単に個別のクラスを提供してそれらの実装を隠蔽するだけならIDは要らない。しかし、クラスAがメソッドでクラスBを受け取るみたいな関係がある場合、クラスAがクラスBを利用するには何かしらクラスBの中身にアクセスする必要がある。ここでアクセスできるようにする方法は以下の通りだ。

  1. 単にクラスBのpublicなメソッドでおっぴろげる。→実装の隠蔽・分離が崩れる。
  2. クラスBがクラスAをfriendにする。→friendは極力避けたい。
  3. ID的なものだけ取れるようにする。ライブラリの中でしかIDの意味は分からないようにする。

こう見るとやっぱりID的なものを使うしかないと分かる。


少女終末旅行を読了した。いや、リアルタイムで一度読んではいたのだが、あまりにダメージがでかくてずっと今一度あの結末と向き合えずにいたのが今日ようやくちゃんと見れた。

ケッテンクラートがどうしても直せないものと分かったときのチトの顔の威力があまりにも強すぎる。どうして君がそんな顔にならなければいけないんだみたいな気持ちになる。

仕方なく本を燃やし始めたときのやり取りもグオーーーーーーーになる。「大丈夫だよちーちゃんは記憶力がいいから」「そうだね」大丈夫じゃない。本を燃やすのはそういう話じゃないんだ、そういう話じゃない、けどもうそういう話になるしかないんだ。何を言ってるのか自分でも分からん。なんなんだろうな、本読みが本を失うのは心の支えを失うに等しいみたいなところがあり、つくみず先生は間違いなくそういうの踏まえて描いてるから意地が悪い。でも「記憶なんて生きる邪魔だぜ」という言葉が何度もユーの口から繰り返されてて、それら全てを踏まえた上で暗闇の階段のシーンに繋がるから全部必要なんだ。こんな悲しくて美しいもんがあるかよ。

何もかもを失ったチトが身一つで歩き続けた結果、死と生の境が曖昧になったように思い、暗闇の階段で世界とひとつになったように感じるところに終着する。身体の赴くままを体現したようなキャラであったユーリはチトの階段で感じたことの告白に「私もずっとそれを言いたかった気がする」と返す。ユーがここに同調するの、構成として天才過ぎる。

最後の舞台が無人の場所なのもすげえよな。自分は雑魚なのでここまで何も覚悟できてなかった。ポストアポカリプスというと、大体は終末後と言っても「段々終わりつつある世界」とか「破滅が起こった後もゆるやかに行われ続ける社会」みたいなのが描かれるが、この物語は本気で「本当の本当に完全に終わりになる世界の終りの瞬間」を描こうとしている。何度も割と陰に陽に念を押されてたのに、一体結末に何を期待してたんだという話だ。この2人は最後の2人だし、他に人類はいないし、地球という世界の生き物たちの物語はここでおしまいなんだ。

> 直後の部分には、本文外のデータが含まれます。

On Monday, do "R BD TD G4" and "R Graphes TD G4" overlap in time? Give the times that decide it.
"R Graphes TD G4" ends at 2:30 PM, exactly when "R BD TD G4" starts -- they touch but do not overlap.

最後に様々な階層の情景が映し出される。海(=最下層)と屋上(=最上層)が描かれてるのは「生物たちの始まりと終わり」という話なんだろう。もういいよ十分わかったよ!!!「本当の本当に終わり」という部分がテーマの作品だったのは十分わかったよ!!!!

初読時は「救いはないんですか!???」みたいな想いで強いダメージを受けたが、今改めて読むと、遠い遠い未来に人類の歴史が本当の本当に終わりになったとき、最後の最後の一番最後の人類として少女二人が「でも生きるのは最高だったよね…」と肯定してくれるなら、なんかそれも嬉しいかもしれない。